Used to be you had to please your customers, your investors, and the press. What happens when your customers are your investors and your press?
In today's networked, hyperinformed economy, customers are no longer mere buyers. They're helping design and innovate products and services, preordering and funding products that haven't been created, and even investing directly in early-stage businesses. If you continue to treat your customers as mere sources of revenue, you're missing the boat--and, quite likely, pushing them into the arms of a competitor who understands the truly important role they can play.
For a look at the opportunities, and perils, of this new customer-centric model, consider the Pebble Watch. The company launched via the crowdfunding platform Kickstarter, raising $10.2 million and netting orders for some 85,000 watches. When the anticipated September delivery date came and went without explanation, Pebble took a serious beating. But the company rallied, posting regular updates, including videos and photos from its production facility. And Pebble's founder, Eric Migicovsky, learned an important lesson. "It's awesome to see the amount of support we have after posting an update about production," he says. Kickstarter learned its lesson, too: In September, it announced new rules that, among other things, require project creators to better disclose risks and challenges associated with their projects.
But crowdfunding is just one way to get customers involved. Quirky, a New York City company that manufactures household goods and tech accessories suggested and voted on by its 300,000-strong community of citizen inventors, uses another model. Rather than preselling, Quirky produces selected products at its own risk and rewards "influencers"--those who have helped to refine the product--with royalties on the items' sales, which gives them an incentive to promote the items themselves.

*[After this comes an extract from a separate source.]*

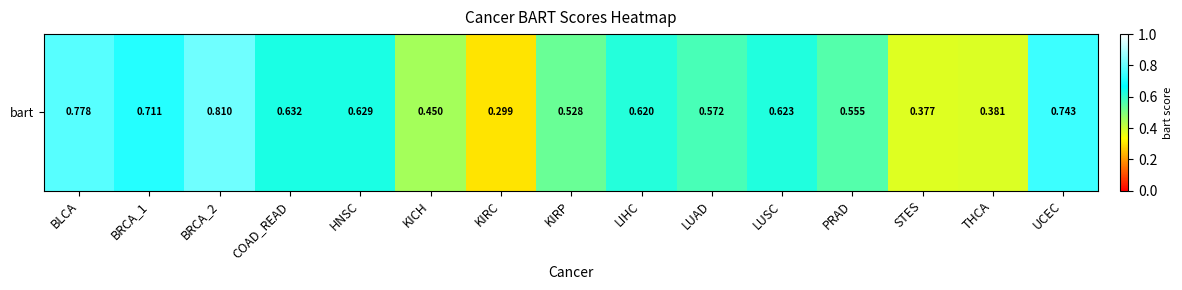

The value at PRAD is 0.6. True or false?

True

The model has essentially eliminated the need for traditional marketing, says Ben Kaufman, Quirky's founder and CEO. "The nature of marketing is convincing people they need something--you don't need to persuade someone they need something if they've already told you they need it." Kaufman expects to see more companies follow his lead. "It's the smart way of doing things--learning more about what customers want up front, before making a big investment."
Even when customers aren't literally invested in a company as product consultants, there is a growing need for companies to be more transparent. Forward-thinking brands in all industries will increasingly be expected to disclose information--about products, labor practices, sustainability--that customers care about. "Brands will need to move from just having nothing to hide, to showing and proving everything they do," predicts David Mattin, senior analyst at Trendwatching.com. "Even consumers who aren't interested will expect brands to prove their ethical credentials to those who are."
Tricia Wang, a digital ethnographer who has worked for Nokia and Microsoft, points to another emerging trust issue that marketers may need to think about. "For a long time, brands thought that they only had to focus on developing trust with their consumers," says Wang. "But as companies start embracing sharing models that can rely on people's networks to popularize their product or even create the service itself--think Airbnb--designing for trust will be a top priority. Successful companies will be the ones that figure out how to foster trust--not just between the company and the consumer, but between consumer and consumer."